[Task instructions] Check each line of the entries below for the string "muito"; copy every line where it appears.
*** Block opens ***
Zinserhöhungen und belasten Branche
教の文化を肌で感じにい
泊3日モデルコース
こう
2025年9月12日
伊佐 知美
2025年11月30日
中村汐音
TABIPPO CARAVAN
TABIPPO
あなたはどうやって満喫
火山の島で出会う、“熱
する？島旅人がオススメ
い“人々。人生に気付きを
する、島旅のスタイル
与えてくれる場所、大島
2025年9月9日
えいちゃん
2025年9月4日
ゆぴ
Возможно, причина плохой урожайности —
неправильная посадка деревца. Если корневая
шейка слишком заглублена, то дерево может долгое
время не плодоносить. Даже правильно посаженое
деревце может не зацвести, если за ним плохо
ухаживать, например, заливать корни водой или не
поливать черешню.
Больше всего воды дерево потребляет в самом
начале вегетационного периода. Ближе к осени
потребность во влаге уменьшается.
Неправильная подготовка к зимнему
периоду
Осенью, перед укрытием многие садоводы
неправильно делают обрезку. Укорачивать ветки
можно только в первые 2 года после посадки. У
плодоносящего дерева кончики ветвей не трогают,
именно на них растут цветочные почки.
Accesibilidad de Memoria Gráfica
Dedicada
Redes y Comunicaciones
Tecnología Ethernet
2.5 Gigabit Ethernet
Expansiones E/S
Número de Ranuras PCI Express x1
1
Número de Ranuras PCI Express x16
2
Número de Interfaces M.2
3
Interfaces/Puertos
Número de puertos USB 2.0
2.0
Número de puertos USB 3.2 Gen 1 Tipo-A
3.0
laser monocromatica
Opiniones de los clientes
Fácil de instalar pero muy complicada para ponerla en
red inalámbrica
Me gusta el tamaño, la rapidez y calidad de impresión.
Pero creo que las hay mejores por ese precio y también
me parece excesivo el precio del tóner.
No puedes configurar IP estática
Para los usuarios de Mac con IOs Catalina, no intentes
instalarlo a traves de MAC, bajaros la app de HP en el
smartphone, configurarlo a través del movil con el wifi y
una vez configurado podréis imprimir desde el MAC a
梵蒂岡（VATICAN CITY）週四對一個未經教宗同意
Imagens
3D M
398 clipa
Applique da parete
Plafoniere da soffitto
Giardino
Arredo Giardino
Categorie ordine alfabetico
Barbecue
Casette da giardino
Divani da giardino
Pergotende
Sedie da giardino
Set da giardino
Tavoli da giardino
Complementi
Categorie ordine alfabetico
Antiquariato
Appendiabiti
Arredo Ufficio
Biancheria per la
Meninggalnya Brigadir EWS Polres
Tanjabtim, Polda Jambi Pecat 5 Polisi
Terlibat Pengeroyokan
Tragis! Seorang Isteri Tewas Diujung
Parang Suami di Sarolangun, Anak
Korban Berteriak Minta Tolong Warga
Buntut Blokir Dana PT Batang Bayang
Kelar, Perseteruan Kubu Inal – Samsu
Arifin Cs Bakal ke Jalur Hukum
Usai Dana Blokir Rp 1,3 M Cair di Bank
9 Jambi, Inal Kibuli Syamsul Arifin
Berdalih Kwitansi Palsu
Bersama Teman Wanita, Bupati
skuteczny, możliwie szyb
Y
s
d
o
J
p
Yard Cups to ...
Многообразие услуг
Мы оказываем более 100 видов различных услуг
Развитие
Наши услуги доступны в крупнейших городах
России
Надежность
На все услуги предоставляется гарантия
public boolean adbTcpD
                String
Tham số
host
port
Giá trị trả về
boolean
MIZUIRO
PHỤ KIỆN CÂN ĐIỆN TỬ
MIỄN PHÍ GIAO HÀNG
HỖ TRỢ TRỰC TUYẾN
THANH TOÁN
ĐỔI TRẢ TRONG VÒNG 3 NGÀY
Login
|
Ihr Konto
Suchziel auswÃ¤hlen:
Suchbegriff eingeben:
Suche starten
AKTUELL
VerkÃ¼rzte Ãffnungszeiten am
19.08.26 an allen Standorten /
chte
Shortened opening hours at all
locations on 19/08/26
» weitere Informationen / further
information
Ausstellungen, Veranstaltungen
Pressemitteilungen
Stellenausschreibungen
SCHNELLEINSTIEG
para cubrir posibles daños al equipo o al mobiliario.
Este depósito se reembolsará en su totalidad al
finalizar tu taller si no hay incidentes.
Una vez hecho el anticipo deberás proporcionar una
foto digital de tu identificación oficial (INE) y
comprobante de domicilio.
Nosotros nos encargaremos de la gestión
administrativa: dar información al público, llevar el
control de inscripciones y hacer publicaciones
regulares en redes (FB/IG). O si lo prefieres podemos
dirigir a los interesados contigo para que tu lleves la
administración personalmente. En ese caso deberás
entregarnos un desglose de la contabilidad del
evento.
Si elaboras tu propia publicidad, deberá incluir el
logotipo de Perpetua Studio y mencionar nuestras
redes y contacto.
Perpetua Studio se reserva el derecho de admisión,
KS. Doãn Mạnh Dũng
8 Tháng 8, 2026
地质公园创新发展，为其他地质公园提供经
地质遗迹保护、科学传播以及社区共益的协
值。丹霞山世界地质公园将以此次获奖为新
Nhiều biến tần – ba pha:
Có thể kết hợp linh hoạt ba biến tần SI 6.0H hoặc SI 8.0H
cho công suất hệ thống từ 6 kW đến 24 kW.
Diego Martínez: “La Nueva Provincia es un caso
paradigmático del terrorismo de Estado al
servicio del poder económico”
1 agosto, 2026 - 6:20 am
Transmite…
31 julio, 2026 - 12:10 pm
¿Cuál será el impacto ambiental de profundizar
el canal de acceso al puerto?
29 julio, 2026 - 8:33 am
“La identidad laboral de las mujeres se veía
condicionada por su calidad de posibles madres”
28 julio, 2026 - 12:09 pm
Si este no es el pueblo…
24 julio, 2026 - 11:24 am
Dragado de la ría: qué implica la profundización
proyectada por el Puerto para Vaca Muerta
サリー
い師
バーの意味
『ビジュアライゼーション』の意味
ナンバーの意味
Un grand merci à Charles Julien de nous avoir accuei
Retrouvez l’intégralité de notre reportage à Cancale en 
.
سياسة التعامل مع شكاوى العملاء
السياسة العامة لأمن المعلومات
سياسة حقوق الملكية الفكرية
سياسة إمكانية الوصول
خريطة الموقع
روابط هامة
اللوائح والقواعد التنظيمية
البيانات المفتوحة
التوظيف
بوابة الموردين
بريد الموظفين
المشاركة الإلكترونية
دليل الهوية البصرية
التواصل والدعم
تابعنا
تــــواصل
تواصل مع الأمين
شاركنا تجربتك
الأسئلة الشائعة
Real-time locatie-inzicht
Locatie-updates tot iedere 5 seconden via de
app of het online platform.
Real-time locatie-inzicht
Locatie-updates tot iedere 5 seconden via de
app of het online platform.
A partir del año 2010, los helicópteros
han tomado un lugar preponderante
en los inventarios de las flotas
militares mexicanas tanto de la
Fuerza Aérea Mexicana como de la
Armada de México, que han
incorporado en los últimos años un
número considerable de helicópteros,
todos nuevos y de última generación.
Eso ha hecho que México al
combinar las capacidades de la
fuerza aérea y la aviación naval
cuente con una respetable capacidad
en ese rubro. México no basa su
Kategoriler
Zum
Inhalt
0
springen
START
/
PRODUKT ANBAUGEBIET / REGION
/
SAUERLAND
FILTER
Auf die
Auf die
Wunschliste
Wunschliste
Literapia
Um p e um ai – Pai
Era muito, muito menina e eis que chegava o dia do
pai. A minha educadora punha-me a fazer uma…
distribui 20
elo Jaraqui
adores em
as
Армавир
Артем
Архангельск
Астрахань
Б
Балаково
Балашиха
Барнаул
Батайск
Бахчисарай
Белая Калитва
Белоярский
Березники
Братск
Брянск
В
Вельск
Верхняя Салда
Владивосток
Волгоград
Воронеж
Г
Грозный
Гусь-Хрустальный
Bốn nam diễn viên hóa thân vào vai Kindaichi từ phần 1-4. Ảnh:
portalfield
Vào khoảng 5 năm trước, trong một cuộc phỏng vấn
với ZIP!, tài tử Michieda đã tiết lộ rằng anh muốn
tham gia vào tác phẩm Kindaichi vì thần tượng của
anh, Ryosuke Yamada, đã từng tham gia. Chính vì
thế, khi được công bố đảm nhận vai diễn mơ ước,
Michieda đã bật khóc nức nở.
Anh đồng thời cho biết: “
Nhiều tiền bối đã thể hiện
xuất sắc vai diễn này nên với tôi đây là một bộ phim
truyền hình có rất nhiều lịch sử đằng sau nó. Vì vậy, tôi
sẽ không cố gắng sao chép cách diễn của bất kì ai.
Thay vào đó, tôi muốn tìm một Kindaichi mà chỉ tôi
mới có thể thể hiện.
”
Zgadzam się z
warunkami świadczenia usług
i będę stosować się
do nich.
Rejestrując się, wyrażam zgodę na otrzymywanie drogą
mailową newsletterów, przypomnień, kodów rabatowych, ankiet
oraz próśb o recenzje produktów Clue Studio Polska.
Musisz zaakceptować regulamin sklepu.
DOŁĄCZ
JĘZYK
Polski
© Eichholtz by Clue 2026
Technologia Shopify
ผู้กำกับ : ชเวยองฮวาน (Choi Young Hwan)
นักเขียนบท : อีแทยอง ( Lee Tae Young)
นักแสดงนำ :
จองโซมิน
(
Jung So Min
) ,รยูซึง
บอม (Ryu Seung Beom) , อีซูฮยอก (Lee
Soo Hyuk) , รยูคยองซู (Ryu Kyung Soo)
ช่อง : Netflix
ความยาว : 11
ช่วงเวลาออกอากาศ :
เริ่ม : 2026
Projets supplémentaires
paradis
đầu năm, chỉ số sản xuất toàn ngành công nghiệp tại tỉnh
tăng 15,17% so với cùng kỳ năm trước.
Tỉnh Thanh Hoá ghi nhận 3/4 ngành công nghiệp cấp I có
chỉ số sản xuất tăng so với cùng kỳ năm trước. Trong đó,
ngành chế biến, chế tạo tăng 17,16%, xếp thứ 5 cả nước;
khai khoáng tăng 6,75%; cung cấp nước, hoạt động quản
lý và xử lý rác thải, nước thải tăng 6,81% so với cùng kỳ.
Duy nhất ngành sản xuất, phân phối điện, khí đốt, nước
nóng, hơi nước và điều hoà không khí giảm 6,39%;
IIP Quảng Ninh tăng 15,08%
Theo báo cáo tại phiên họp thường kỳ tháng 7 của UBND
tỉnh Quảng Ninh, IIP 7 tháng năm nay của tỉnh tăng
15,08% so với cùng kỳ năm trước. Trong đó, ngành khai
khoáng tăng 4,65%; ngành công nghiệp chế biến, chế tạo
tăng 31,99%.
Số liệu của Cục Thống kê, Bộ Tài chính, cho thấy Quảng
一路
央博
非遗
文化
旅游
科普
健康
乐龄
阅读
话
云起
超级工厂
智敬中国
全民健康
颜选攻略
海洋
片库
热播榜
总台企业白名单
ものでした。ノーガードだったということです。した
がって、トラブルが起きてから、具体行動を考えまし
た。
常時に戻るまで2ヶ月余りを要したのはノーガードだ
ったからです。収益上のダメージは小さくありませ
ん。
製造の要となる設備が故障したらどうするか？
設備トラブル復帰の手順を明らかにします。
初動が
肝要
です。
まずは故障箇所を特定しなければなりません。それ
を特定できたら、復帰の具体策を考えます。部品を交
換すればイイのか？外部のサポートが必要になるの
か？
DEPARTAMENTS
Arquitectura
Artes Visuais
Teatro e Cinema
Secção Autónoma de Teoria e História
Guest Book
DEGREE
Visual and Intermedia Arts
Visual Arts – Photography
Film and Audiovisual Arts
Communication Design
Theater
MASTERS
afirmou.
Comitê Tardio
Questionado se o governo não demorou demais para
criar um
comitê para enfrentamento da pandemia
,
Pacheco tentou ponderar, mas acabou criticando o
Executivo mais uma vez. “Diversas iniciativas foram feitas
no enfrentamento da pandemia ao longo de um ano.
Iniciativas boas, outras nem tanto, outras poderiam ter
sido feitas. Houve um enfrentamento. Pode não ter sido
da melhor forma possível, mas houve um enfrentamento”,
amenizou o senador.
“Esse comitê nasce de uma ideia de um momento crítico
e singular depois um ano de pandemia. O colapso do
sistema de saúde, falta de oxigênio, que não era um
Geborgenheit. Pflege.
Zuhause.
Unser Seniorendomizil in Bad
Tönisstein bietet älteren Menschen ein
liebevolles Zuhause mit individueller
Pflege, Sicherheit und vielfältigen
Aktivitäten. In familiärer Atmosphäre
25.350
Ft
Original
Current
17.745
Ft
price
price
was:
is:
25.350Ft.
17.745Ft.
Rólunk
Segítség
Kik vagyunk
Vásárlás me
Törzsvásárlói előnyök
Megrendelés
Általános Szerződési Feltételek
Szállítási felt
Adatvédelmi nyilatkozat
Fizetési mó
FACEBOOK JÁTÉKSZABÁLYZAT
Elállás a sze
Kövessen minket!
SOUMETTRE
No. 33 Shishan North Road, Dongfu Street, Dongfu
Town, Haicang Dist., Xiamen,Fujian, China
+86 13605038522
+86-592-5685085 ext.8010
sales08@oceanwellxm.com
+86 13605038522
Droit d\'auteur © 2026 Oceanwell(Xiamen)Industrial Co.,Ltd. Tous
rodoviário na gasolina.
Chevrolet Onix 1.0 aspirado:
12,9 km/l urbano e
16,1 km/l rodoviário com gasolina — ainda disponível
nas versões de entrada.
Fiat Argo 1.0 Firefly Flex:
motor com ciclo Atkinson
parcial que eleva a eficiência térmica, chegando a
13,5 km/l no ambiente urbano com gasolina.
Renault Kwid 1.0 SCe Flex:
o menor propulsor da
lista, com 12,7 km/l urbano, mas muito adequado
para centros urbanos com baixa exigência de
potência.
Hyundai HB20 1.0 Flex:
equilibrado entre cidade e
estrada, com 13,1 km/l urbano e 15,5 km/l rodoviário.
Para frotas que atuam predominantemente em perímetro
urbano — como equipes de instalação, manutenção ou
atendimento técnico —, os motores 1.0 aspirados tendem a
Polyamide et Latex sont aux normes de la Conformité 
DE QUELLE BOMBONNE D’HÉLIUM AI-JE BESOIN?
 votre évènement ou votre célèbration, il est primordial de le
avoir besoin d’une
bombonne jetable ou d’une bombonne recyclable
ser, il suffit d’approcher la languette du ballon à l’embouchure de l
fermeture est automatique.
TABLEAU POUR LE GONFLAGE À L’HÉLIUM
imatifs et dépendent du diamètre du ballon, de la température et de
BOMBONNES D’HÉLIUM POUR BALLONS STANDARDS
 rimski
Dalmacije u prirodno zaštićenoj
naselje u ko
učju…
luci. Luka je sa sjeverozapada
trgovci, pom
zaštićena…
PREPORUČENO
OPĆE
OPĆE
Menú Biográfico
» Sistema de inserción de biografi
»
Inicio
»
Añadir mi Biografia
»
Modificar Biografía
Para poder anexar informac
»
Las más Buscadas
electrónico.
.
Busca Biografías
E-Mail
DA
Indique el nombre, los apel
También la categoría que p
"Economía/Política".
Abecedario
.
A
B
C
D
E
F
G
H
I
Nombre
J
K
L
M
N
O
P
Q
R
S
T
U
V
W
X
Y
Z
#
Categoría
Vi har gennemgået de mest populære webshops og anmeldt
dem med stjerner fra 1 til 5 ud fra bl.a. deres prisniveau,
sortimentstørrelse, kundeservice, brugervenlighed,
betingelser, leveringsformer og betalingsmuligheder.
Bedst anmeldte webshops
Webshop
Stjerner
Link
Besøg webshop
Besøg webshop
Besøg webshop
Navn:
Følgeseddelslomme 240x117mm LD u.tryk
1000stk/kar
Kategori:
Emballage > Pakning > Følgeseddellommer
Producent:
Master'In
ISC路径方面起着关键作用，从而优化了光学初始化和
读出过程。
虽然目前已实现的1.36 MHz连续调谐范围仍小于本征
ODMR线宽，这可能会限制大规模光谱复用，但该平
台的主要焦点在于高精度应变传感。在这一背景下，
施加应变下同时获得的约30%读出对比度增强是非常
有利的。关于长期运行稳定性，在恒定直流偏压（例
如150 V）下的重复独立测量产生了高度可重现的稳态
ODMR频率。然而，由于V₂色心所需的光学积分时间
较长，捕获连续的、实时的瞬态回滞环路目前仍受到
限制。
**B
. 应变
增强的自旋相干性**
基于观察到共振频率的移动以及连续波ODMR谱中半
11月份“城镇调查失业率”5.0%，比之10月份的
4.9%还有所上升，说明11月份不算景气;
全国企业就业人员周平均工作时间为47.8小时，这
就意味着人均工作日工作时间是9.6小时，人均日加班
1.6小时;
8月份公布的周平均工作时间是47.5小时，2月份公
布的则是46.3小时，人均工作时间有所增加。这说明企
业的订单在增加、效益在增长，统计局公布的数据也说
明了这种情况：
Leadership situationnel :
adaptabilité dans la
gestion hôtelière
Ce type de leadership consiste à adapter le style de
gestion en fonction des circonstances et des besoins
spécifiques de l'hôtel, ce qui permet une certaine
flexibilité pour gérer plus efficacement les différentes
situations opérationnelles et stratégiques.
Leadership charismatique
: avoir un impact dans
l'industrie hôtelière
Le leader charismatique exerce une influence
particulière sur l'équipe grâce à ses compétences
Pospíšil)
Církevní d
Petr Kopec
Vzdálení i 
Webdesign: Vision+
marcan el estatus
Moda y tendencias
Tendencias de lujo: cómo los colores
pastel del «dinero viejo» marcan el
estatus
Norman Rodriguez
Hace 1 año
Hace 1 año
*** Block closes ***
[Answer box]
Era muito, muito menina e eis que chegava o dia do
lista, com 12,7 km/l urbano, mas muito adequado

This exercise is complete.